**TASK PROMPT:**
Copy the data below, changing each "Privacy Policy" to "Privacy Notice" and keeping everything else the same.

Transcribed page text

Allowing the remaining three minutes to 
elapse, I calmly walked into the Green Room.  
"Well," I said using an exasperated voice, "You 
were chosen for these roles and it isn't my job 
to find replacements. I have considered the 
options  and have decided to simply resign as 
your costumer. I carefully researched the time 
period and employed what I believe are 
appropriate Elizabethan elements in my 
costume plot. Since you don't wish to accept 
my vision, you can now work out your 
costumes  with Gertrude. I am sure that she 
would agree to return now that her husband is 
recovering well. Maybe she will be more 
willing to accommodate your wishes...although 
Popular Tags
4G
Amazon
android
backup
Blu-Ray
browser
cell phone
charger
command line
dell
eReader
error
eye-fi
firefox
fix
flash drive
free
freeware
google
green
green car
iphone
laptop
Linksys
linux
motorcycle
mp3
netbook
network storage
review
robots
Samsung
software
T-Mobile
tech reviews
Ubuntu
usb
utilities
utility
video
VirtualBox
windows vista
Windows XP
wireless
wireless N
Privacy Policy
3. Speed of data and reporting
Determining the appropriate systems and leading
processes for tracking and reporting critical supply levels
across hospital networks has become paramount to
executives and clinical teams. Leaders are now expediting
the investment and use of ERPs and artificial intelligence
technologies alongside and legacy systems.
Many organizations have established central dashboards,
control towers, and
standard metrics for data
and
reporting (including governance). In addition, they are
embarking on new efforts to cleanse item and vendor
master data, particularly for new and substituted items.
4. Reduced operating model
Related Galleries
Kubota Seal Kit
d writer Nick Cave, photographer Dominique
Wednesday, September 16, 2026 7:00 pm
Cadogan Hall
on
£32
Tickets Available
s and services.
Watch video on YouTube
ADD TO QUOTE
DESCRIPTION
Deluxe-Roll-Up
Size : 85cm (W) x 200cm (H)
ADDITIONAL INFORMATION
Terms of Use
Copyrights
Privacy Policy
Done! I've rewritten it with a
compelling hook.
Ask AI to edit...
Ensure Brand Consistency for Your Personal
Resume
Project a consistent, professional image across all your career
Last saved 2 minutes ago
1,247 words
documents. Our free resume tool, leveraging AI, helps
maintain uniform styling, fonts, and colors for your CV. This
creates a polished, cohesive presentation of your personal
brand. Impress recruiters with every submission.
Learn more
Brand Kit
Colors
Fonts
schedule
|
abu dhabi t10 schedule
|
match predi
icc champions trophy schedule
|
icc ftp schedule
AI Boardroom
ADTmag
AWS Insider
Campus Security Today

**SOLUTION TO THIS EXERCISE:**
Allowing the remaining three minutes to 
elapse, I calmly walked into the Green Room.  
"Well," I said using an exasperated voice, "You 
were chosen for these roles and it isn't my job 
to find replacements. I have considered the 
options  and have decided to simply resign as 
your costumer. I carefully researched the time 
period and employed what I believe are 
appropriate Elizabethan elements in my 
costume plot. Since you don't wish to accept 
my vision, you can now work out your 
costumes  with Gertrude. I am sure that she 
would agree to return now that her husband is 
recovering well. Maybe she will be more 
willing to accommodate your wishes...although 
Popular Tags
4G
Amazon
android
backup
Blu-Ray
browser
cell phone
charger
command line
dell
eReader
error
eye-fi
firefox
fix
flash drive
free
freeware
google
green
green car
iphone
laptop
Linksys
linux
motorcycle
mp3
netbook
network storage
review
robots
Samsung
software
T-Mobile
tech reviews
Ubuntu
usb
utilities
utility
video
VirtualBox
windows vista
Windows XP
wireless
wireless N
Privacy Notice
3. Speed of data and reporting
Determining the appropriate systems and leading
processes for tracking and reporting critical supply levels
across hospital networks has become paramount to
executives and clinical teams. Leaders are now expediting
the investment and use of ERPs and artificial intelligence
technologies alongside and legacy systems.
Many organizations have established central dashboards,
control towers, and
standard metrics for data
and
reporting (including governance). In addition, they are
embarking on new efforts to cleanse item and vendor
master data, particularly for new and substituted items.
4. Reduced operating model
Related Galleries
Kubota Seal Kit
d writer Nick Cave, photographer Dominique
Wednesday, September 16, 2026 7:00 pm
Cadogan Hall
on
£32
Tickets Available
s and services.
Watch video on YouTube
ADD TO QUOTE
DESCRIPTION
Deluxe-Roll-Up
Size : 85cm (W) x 200cm (H)
ADDITIONAL INFORMATION
Terms of Use
Copyrights
Privacy Notice
Done! I've rewritten it with a
compelling hook.
Ask AI to edit...
Ensure Brand Consistency for Your Personal
Resume
Project a consistent, professional image across all your career
Last saved 2 minutes ago
1,247 words
documents. Our free resume tool, leveraging AI, helps
maintain uniform styling, fonts, and colors for your CV. This
creates a polished, cohesive presentation of your personal
brand. Impress recruiters with every submission.
Learn more
Brand Kit
Colors
Fonts
schedule
|
abu dhabi t10 schedule
|
match predi
icc champions trophy schedule
|
icc ftp schedule
AI Boardroom
ADTmag
AWS Insider
Campus Security Today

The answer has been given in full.